9zqjx When doing the initial testing for reflection points in the source code this is the string that is used. It is short, uses a very rare letter combination, and doesn’t use any HTML characters so that lxml can accurately parse the response without missing it.

'"()=<x> This string is useful as it has every character necessary to execute an XSS payload. The “x” between the angle bracket helps prevent false positives that may occur like in some ASP filters that allow < and > but not if there’s any characters between them.

'"(){}[]; Embedded javascript injection. The most important character for executing an XSS payload inside embedded javascript is ‘ or ” which are necessary to bust out of the variable that you’re injecting into. The other characters may be necessary to create functional javascript. This attack path is useful because it doesn’t require < or > which are the most commonly filtered characters.

JaVAscRIPT:prompt(99) If we find an injection point like: <a href=”INJECTION”> then we don’t need ‘, “, <, or > because we can just use the payload above to trigger the XSS. We add a few capital letters to bypass poorly written regex filters, use prompt rather than alert because alert is also commonly filtered, and use 99 since it doesn’t require quotes, is short, and is not 1 which as you can guess is also filtered regularly.

Logic

Xsscrapy will start by pulling down the list of disallowed URLs from the site’s robots.txt file to add to the queue then start spidering the site randomly choosing 1 of 6 common user agents. The script is built on top of web spidering library Scrapy which in turn is built on the asynchronous Twisted framework since in Python asynchronosity is simpler, speedier and more stable than threading. You can choose the amount of concurrent requests in settings.py; by default it’s 12. I also chose to use the lxml library for parsing responses since it’s 3-4x as fast as the popular alternative BeautifulSoup.

- _Given task 1_
From the Xsscrapy write-up, copy the passage starting with "Xsscrapy will start" and going on through "popular alternative BeautifulSoup.".
- _Given task 2_
Answer these questions from the Xsscrapy write-up:
(a) What is the default number of concurrent requests?
(b) Which function does the payload use in place of alert?
(c) How many times faster than BeautifulSoup is the library chosen for parsing responses?

- _Dataset content_
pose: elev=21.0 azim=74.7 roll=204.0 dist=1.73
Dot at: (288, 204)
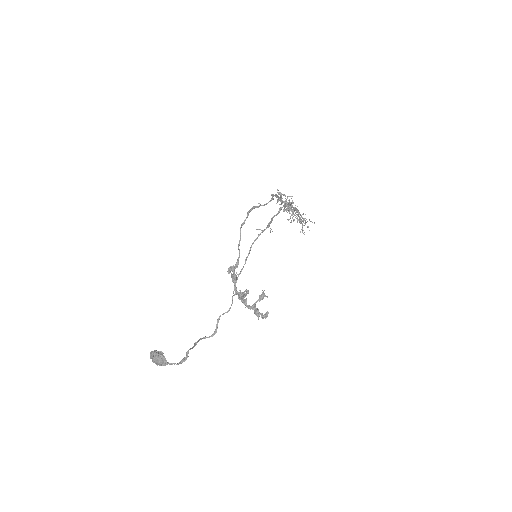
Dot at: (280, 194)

- _Written solution 1_
Xsscrapy will start by pulling down the list of disallowed URLs from the site’s robots.txt file to add to the queue then start spidering the site randomly choosing 1 of 6 common user agents. The script is built on top of web spidering library Scrapy which in turn is built on the asynchronous Twisted framework since in Python asynchronosity is simpler, speedier and more stable than threading. You can choose the amount of concurrent requests in settings.py; by default it’s 12. I also chose to use the lxml library for parsing responses since it’s 3-4x as fast as the popular alternative BeautifulSoup.

- _Written solution 2_
(a) 12
(b) prompt
(c) 3-4x